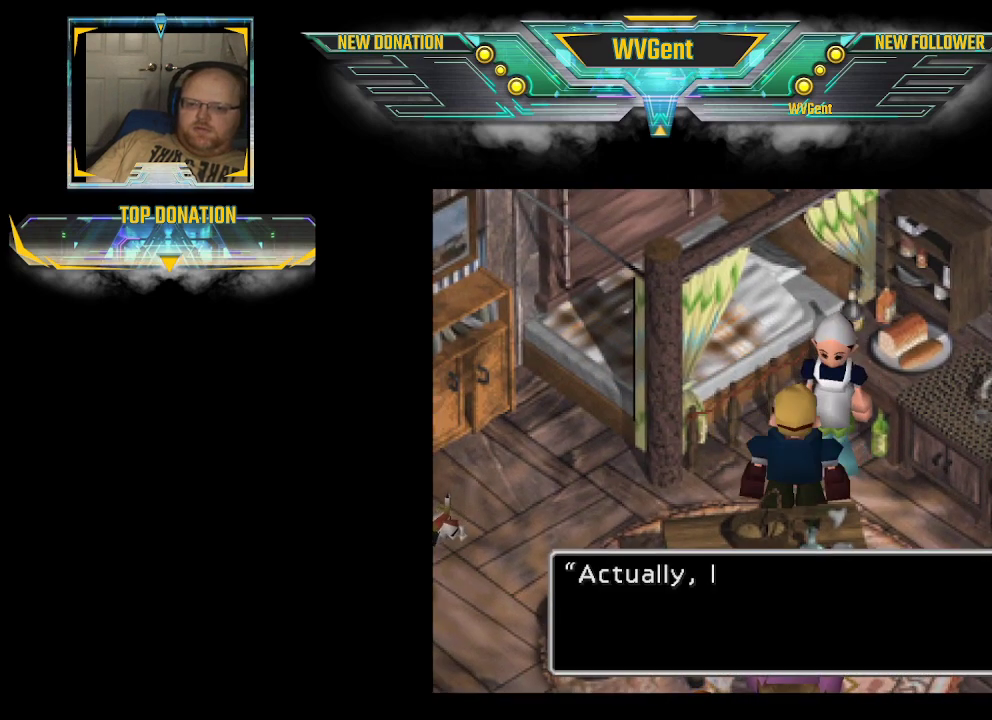
{"buttons": [], "left_stick": "center", "right_stick": "center", "events": []}
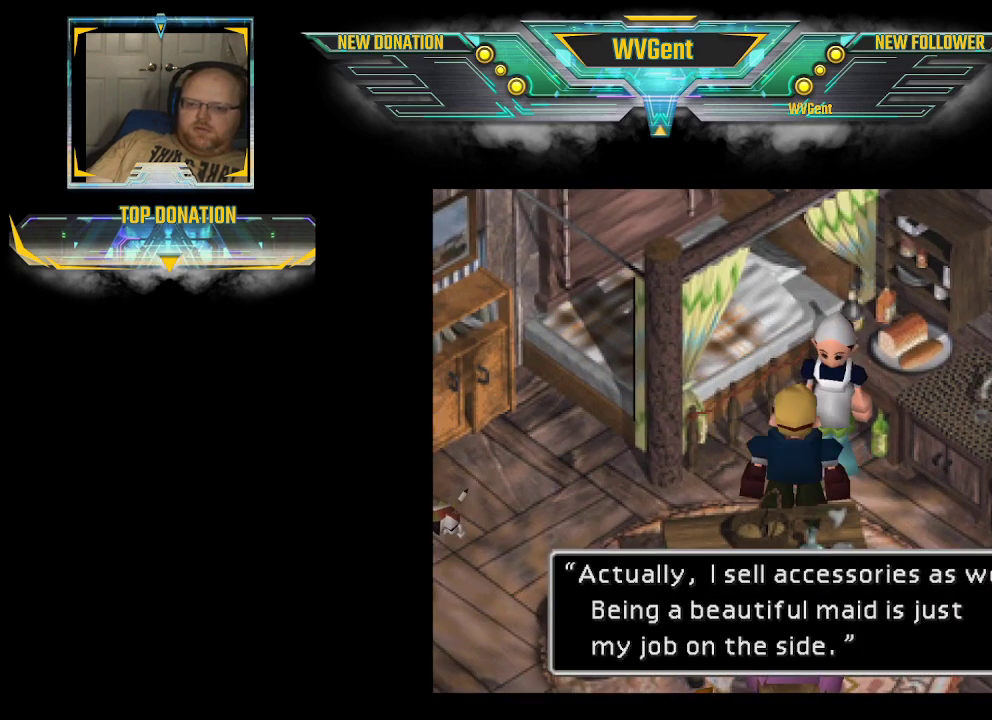
{"buttons": [], "left_stick": "center", "right_stick": "center", "events": []}
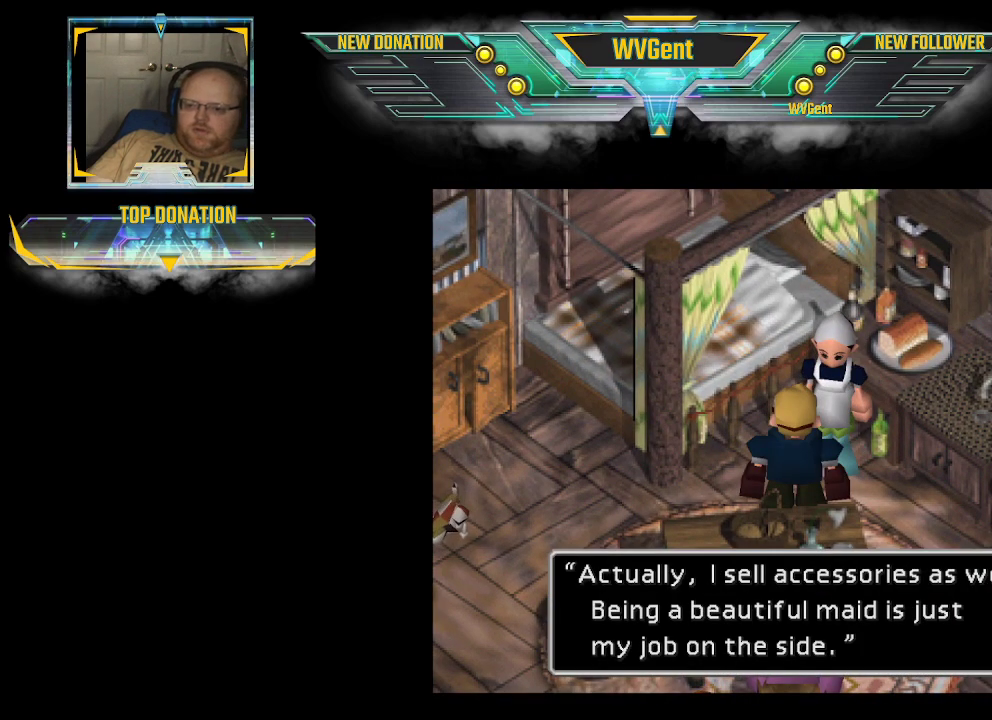
{"buttons": [], "left_stick": "center", "right_stick": "center", "events": []}
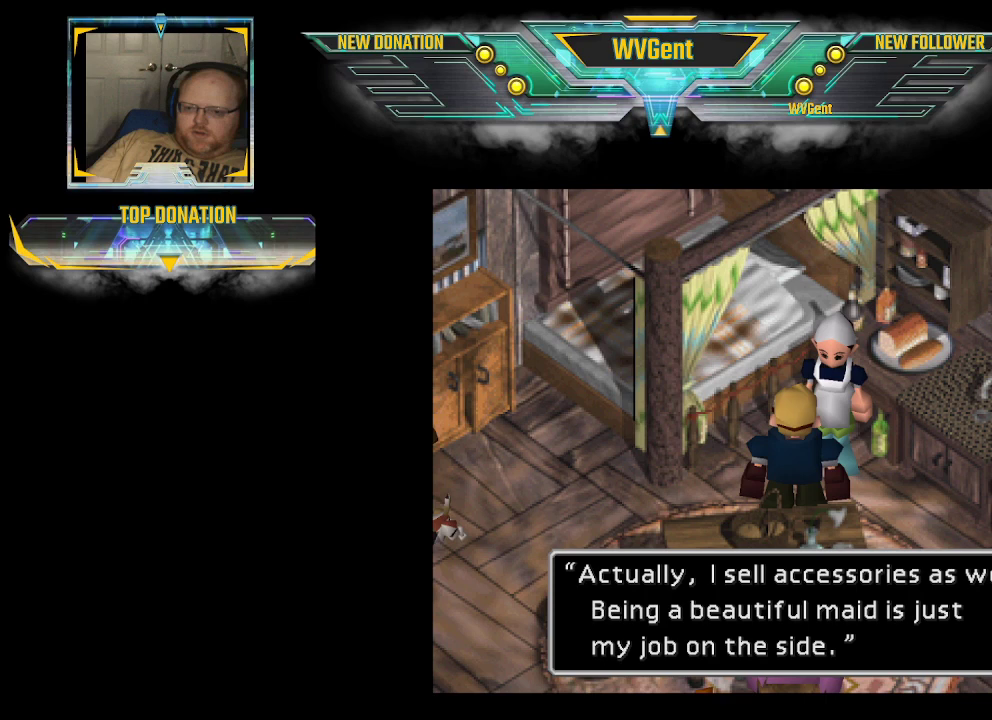
{"buttons": [], "left_stick": "center", "right_stick": "center", "events": []}
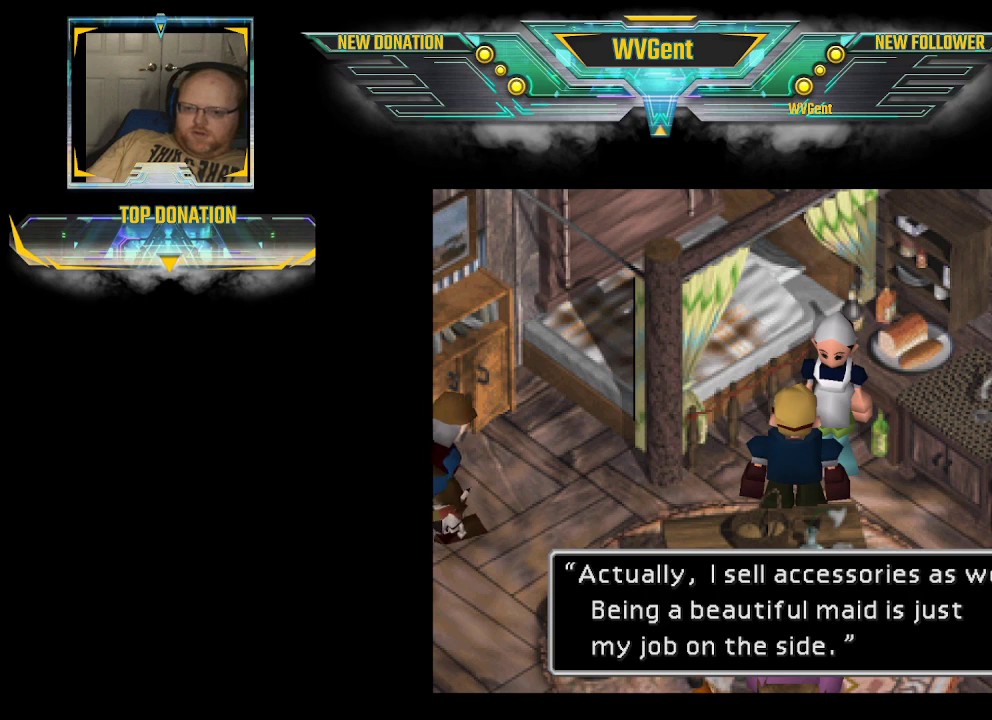
{"buttons": [], "left_stick": "center", "right_stick": "center", "events": []}
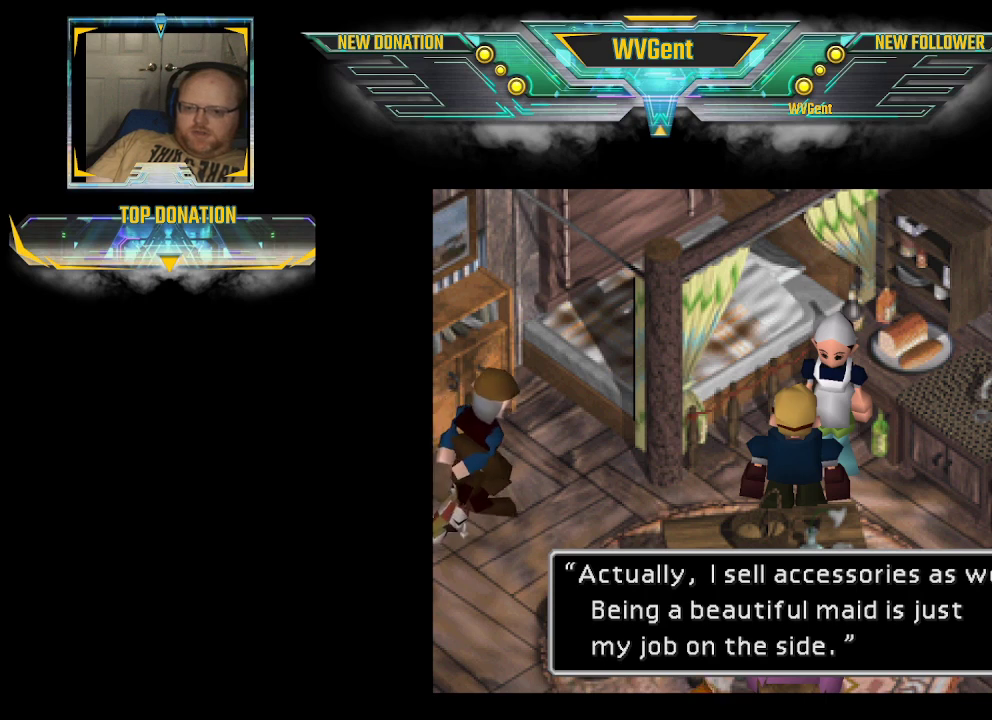
{"buttons": [], "left_stick": "center", "right_stick": "center", "events": []}
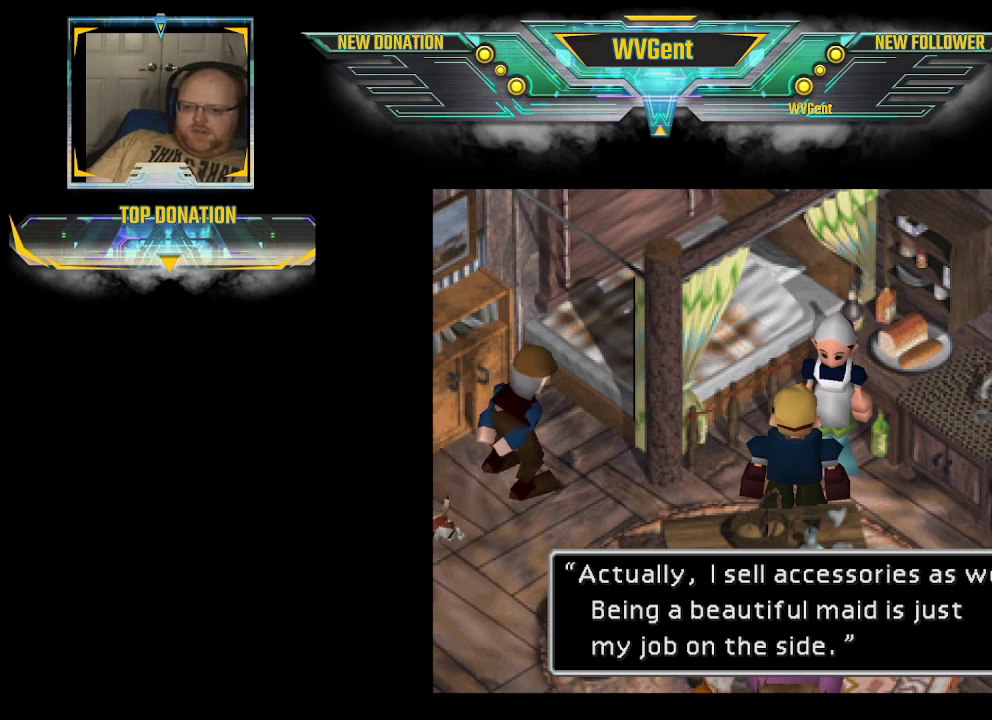
{"buttons": [], "left_stick": "center", "right_stick": "center", "events": []}
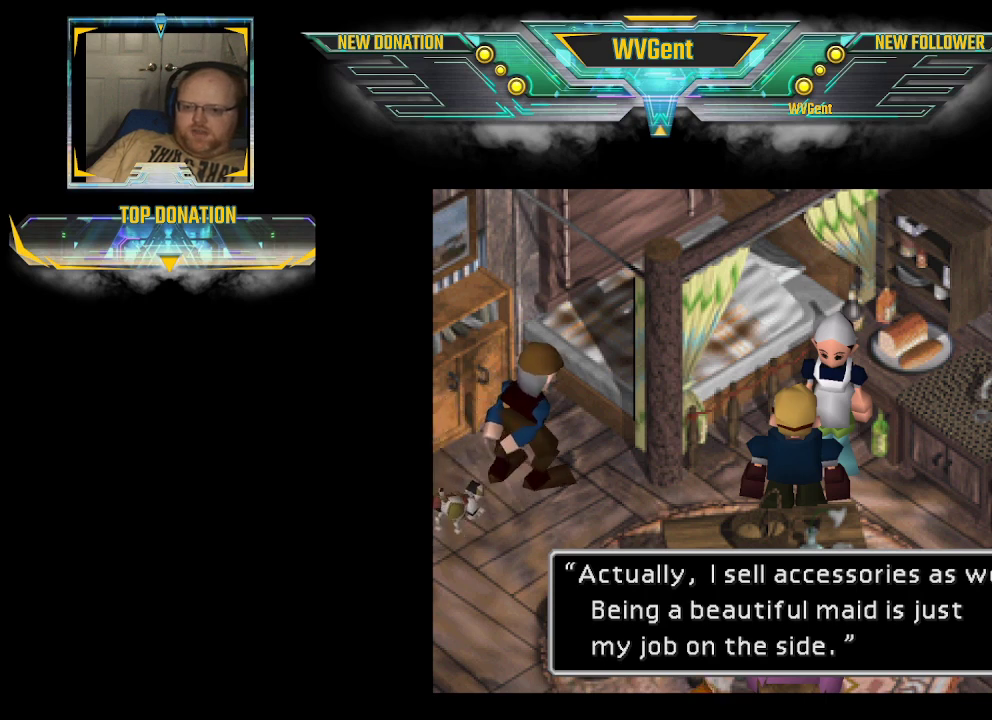
{"buttons": [], "left_stick": "center", "right_stick": "center", "events": []}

※

Directions for this task:
Leave the pictures out and reproduce every record above exactly.

Solution:
{"buttons": [], "left_stick": "center", "right_stick": "center", "events": []}
{"buttons": [], "left_stick": "center", "right_stick": "center", "events": []}
{"buttons": [], "left_stick": "center", "right_stick": "center", "events": []}
{"buttons": [], "left_stick": "center", "right_stick": "center", "events": []}
{"buttons": [], "left_stick": "center", "right_stick": "center", "events": []}
{"buttons": [], "left_stick": "center", "right_stick": "center", "events": []}
{"buttons": [], "left_stick": "center", "right_stick": "center", "events": []}
{"buttons": [], "left_stick": "center", "right_stick": "center", "events": []}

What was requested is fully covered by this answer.